By Eric Schweibenz
On October 5, 2012, ALJ David P. Shaw issued the public version of Order No. 34 (dated September 19, 2012) denying Complainants LSI Corporation and Agere Systems Inc.’s (collectively, “LSI”) motion to compel Respondent Funai Electric Company Ltd. (“Funai”) to produce corporate witnesses outside of Japan in Certain Audiovisual Components and Products Containing the Same (Inv. No. 337-TA-837).

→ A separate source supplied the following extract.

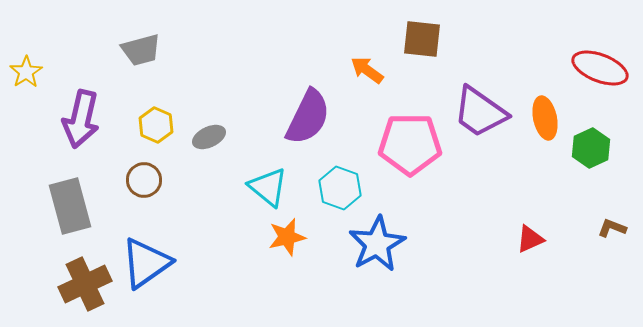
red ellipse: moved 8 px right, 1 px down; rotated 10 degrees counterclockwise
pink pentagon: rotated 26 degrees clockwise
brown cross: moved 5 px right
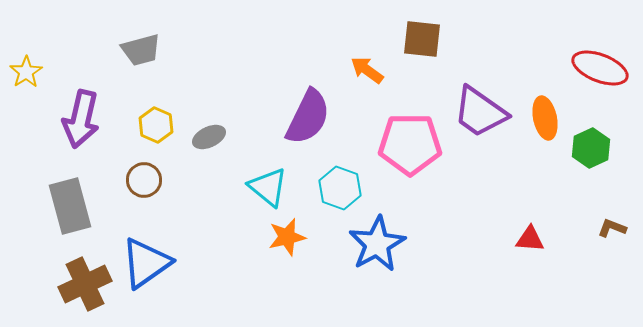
red triangle: rotated 28 degrees clockwise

According to the Order, LSI argued that they suffered a hardship or other unusual circumstance justifying their request in light of the difficulties they have encountered and the impending discovery deadline.  More particularly, LSI asserted that they had been diligent in their efforts to take Funai’s depositions in Japan since June 2012, but were unsuccessful due to Funai’s “dilatory tactics.”  Funai opposed LSI’s motion and argued that “LSI’s discovery problems are solely the result of its noncompliance (or persistently late compliance) with the applicable rules – rules that Funai explained to it multiple times – and LSI’s own changing position regarding the information sought by its own Amended Notce.”

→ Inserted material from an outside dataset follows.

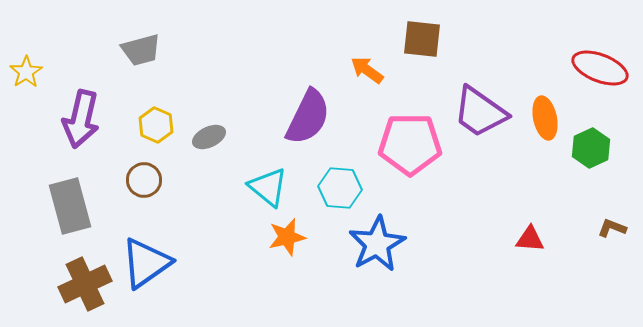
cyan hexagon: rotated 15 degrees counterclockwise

In the Order, ALJ Shaw noted that the “generally accepted practice in Section 337 investigations is to have depositions taken at a location that is convenient for the witness unless there is a showing of hardship or unusual circumstances.”  ALJ Shaw denied the motion here and concluded that LSI did not demonstrate the required showing to justify an order compelling a deposition of Funai outside of Japan.